BEGIN

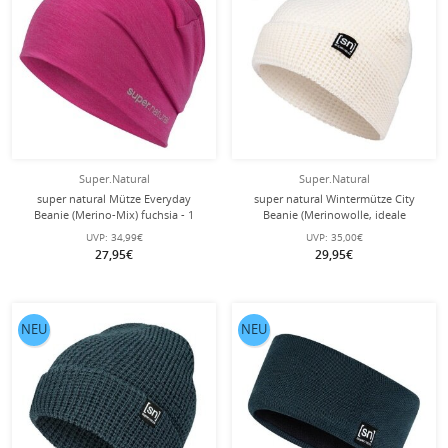
Super.Natural
Super.Natural
super natural Mütze Everyday
super natural Wintermütze City
Beanie (Merino-Mix) fuchsia - 1
Beanie (Merinowolle, ideale
Stück
Thermoregulation) weiss - 1 Stück
UVP:
34,99€
UVP:
35,00€
27,95€
29,95€
NEU
NEU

END

• [Task objective] All lines from the one containing "Thermoregulation) weiss - 1 Stück" through the end of the material should be restated exactly, with both end lines kept.

• [Exercise result]
Thermoregulation) weiss - 1 Stück
UVP:
34,99€
UVP:
35,00€
27,95€
29,95€
NEU
NEU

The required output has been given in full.